• Patrick Cockburn · Is it the end of Sykes-Picot?: The Syrian War Spills Over · LRB 6 June 2013
    http://www.lrb.co.uk/v35/n11/patrick-cockburn/is-it-the-end-of-sykes-picot

    Assad isn’t going to win a total victory, but the opposition isn’t anywhere close to overthrowing him either. This is worth stressing because Western politicians and journalists so frequently take it for granted that the regime is entering its last days. A justification for the British and French argument that the EU embargo on arms deliveries to the rebels should be lifted – a plan first mooted in March but strongly opposed by other EU members – is that these extra weapons will finally tip the balance decisively against Assad. The evidence from Syria itself is that more weapons will simply mean more dead and wounded.

    The protracted conflict that is now underway in Syria has more in common with the civil wars in Lebanon and Iraq than with the overthrow of Muammar Gaddafi in Libya or the even swifter regime changes in Egypt and Tunisia at the start of the Arab Spring. The civil war in Lebanon lasted 15 years, from 1975 to 1990, and the sectarian divisions which caused it are as marked as ever. In Iraq, 2006 and 2007 are usually described as being the worst years of the slaughter – three thousand people murdered every month – but sectarian killings began immediately after the US invasion in 2003 and haven’t stopped since.

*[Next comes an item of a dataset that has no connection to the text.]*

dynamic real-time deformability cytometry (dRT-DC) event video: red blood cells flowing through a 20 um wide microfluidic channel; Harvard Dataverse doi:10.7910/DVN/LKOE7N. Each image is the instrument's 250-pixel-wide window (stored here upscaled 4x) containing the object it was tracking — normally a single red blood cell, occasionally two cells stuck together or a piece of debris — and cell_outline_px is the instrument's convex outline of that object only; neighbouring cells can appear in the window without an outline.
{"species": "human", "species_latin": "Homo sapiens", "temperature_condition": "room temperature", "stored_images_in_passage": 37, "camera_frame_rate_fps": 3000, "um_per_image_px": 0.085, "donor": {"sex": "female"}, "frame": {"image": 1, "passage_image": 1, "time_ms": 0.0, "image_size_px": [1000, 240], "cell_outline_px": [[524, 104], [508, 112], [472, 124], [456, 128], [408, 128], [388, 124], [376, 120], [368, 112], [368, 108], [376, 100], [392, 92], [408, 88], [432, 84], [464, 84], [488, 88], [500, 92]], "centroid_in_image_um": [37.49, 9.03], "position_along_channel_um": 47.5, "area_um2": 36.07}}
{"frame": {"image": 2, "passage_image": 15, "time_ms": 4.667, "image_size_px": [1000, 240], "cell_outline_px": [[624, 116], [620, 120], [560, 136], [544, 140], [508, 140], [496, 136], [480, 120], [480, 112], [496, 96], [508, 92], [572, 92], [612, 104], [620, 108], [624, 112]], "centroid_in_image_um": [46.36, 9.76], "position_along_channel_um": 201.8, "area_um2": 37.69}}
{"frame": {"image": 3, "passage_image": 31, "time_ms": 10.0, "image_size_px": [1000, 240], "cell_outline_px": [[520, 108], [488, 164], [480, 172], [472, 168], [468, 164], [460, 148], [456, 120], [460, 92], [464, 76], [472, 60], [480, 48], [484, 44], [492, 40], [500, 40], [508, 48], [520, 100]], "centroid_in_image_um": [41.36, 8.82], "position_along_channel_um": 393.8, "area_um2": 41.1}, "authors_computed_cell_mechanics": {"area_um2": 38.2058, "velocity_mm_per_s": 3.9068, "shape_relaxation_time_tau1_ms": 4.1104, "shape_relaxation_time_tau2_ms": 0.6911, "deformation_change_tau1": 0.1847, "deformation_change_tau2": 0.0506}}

    According to the UN some seven hundred Iraqis were killed in April: the highest monthly total since 2008. Syria is increasingly resembling its neighbours to the west and east: there will soon be a solid bloc of fragmented countries that stretches between the Mediterranean and Iran. In all three places the power of the central state is draining away as communities retreat into their own well-defended and near autonomous enclaves.